I rapporti di Federico II con i papi furono difficili innanzitutto perché egli non mantenne l’impegno, preso con il suo tutore Innocenzo III, di tenere separata la corona del regno di Sicilia da quella imperiale, ed a malincuore il papa Onorio III acconsentì alla sua incoronazione imperiale, purché Federico II si impegnasse ad organizzare una Crociata.
Castello di Barletta (Barletta-Andria-Trani) dimora di Federico II di Svevia durante la dominazione nel Sud Italia
Egli stava venendo meno anche a quest’altro impegno e ritardava la partenza per partecipare alla quinta Crociata, quando il papa lo scomunicò. Egli allora partì, sebbene in ritardo, per i luoghi santi, ma invece di combattere i musulmani, nel 1229 concluse un trattato con il sultano d’Egitto, dal quale ottenne il possesso di Gerusalemme per dieci anni. A questo punto si incoronò da sè re di Gerusalemme, non trovando nessuno che volesse incoronare uno scomunicato.
Il modo in cui aveva condotto la Crociata, se da un lato rappresentava il trionfo del buon senso sul fanatismo, dall’altro scontentava l’intransigenza religiosa di quanti si rifiutavano di trattare con gli infedeli.
Federico II combattè le eresie, ma non tanto per motivi religiosi, quanto, piuttosto, perchè rappresentavano una disobbedienza perturbatrice dell’ordine sociale. Egli istituì a Palermo il tribunale dell’Inquisizione, contro valdesi, ebrei ed altre sette eretiche.
In Sicilia perseguitò i musulmani solo perchè ribelli, infatti egli intrattenne rapporti commerciali con i musulmani del Nord-Africa e si circondò di paggi saraceni e di danzatori orientali. Nel suo esercito c’era un nucleo musulmano e musulmani facevano parte anche del corteo che lo accompagnò in Terra santa.

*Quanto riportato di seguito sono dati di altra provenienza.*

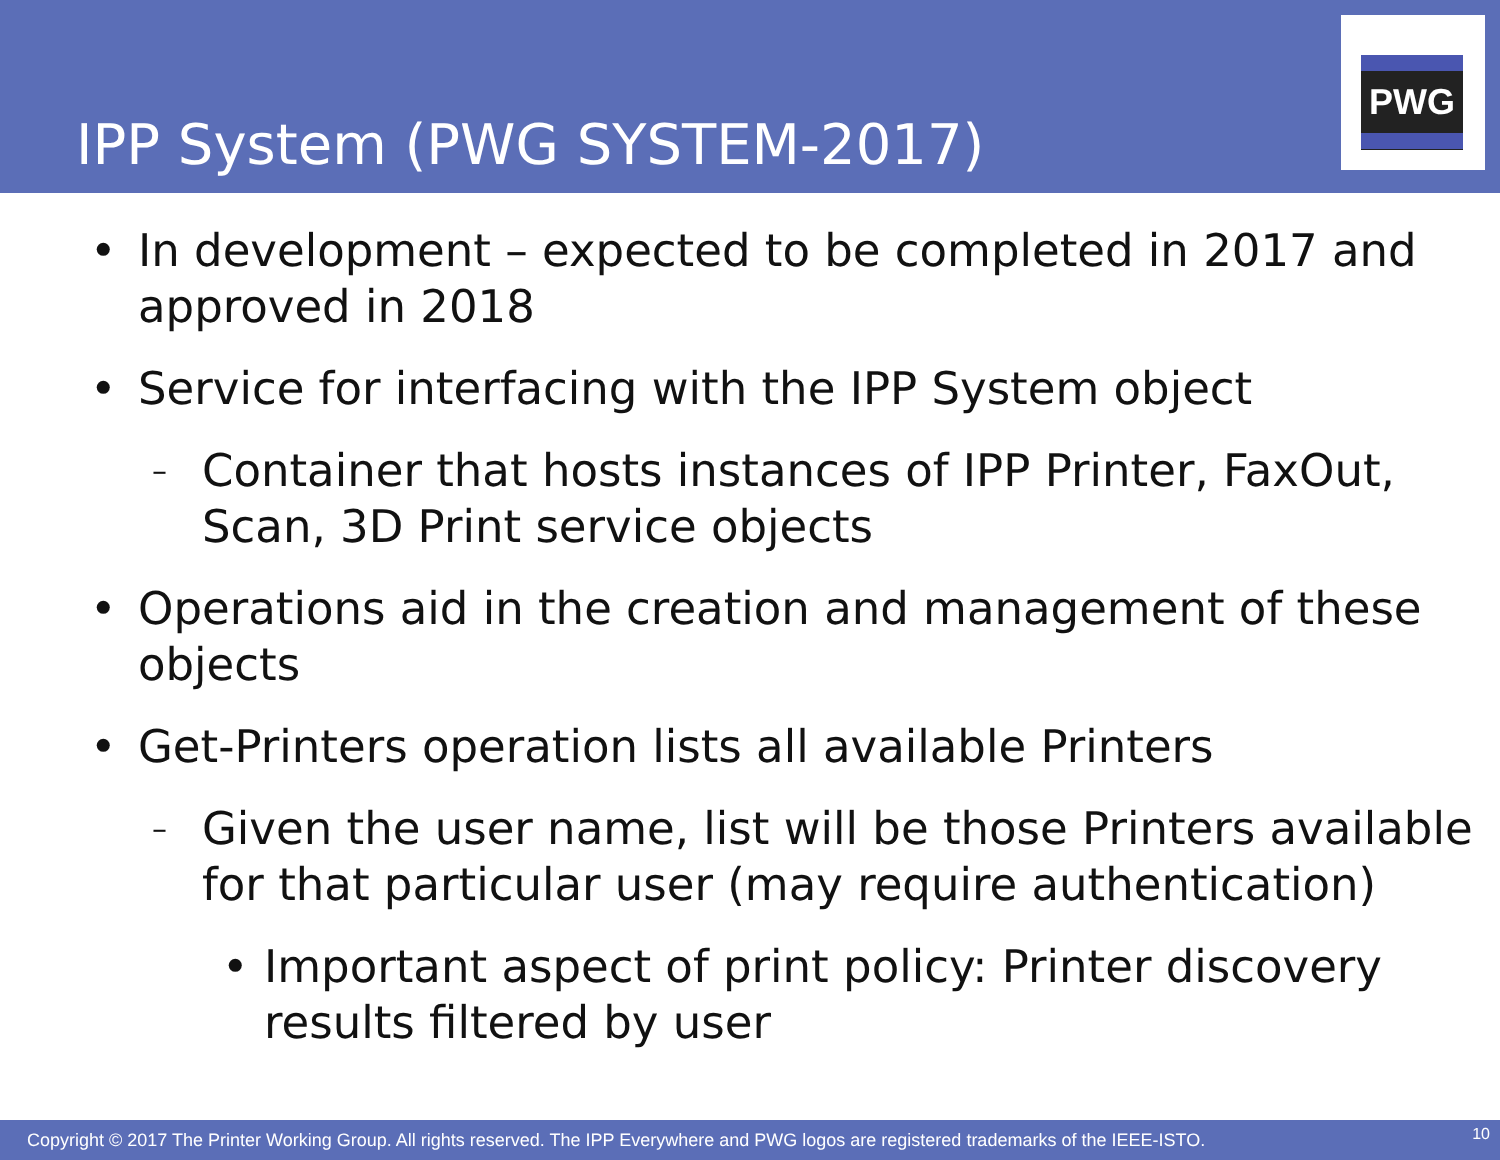IPP System (PWG SYSTEM-2017)
PWG
• In development – expected to be completed in 2017 and approved in 2018
• Service for interfacing with the IPP System object
– Container that hosts instances of IPP Printer, FaxOut, Scan, 3D Print service objects
• Operations aid in the creation and management of these objects
• Get-Printers operation lists all available Printers
– Given the user name, list will be those Printers available for that particular user (may require authentication)
• Important aspect of print policy: Printer discovery results filtered by user
Copyright © 2017 The Printer Working Group. All rights reserved. The IPP Everywhere and PWG logos are registered trademarks of the IEEE-ISTO. 10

I papi lo consideravano un "Sultano battezzato", anche per il suo temperamento razionalista e per nulla incline al misticismo e in più occasioni fu scomunicato.
Federico non ebbe pretese cesaropapiste, come il normanno Ruggero ma non tollerò interferenze del papa nel potere temporale, sicchè respinse categoricamente la pretesa del papa di considerare la Sicilia feudo papale.
Non fu generoso di donativi nei confronti di monasteri ed alti prelati e sottopose gli ecclesiastici al pagamento delle imposte.